→ **THE PROBLEM**
Send back every record exactly.

[Opening PROVIDED RECORDS section]

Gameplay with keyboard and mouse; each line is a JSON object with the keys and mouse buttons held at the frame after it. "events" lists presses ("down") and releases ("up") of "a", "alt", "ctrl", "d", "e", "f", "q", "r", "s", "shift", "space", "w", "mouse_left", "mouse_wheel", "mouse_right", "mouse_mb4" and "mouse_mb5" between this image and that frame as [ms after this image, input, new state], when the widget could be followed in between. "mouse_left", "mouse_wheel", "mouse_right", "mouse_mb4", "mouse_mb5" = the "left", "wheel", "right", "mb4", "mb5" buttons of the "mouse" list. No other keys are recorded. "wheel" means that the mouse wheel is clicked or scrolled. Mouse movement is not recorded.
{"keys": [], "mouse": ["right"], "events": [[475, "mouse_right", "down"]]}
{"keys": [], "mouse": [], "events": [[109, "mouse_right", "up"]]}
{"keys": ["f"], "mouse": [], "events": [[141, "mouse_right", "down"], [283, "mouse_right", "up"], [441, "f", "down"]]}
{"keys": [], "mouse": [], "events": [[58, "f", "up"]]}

[Closing PROVIDED RECORDS section]

→ **WRITTEN RESPONSE**
Gameplay with keyboard and mouse; each line is a JSON object with the keys and mouse buttons held at the frame after it. "events" lists presses ("down") and releases ("up") of "a", "alt", "ctrl", "d", "e", "f", "q", "r", "s", "shift", "space", "w", "mouse_left", "mouse_wheel", "mouse_right", "mouse_mb4" and "mouse_mb5" between this image and that frame as [ms after this image, input, new state], when the widget could be followed in between. "mouse_left", "mouse_wheel", "mouse_right", "mouse_mb4", "mouse_mb5" = the "left", "wheel", "right", "mb4", "mb5" buttons of the "mouse" list. No other keys are recorded. "wheel" means that the mouse wheel is clicked or scrolled. Mouse movement is not recorded.
{"keys": [], "mouse": ["right"], "events": [[475, "mouse_right", "down"]]}
{"keys": [], "mouse": [], "events": [[109, "mouse_right", "up"]]}
{"keys": ["f"], "mouse": [], "events": [[141, "mouse_right", "down"], [283, "mouse_right", "up"], [441, "f", "down"]]}
{"keys": [], "mouse": [], "events": [[58, "f", "up"]]}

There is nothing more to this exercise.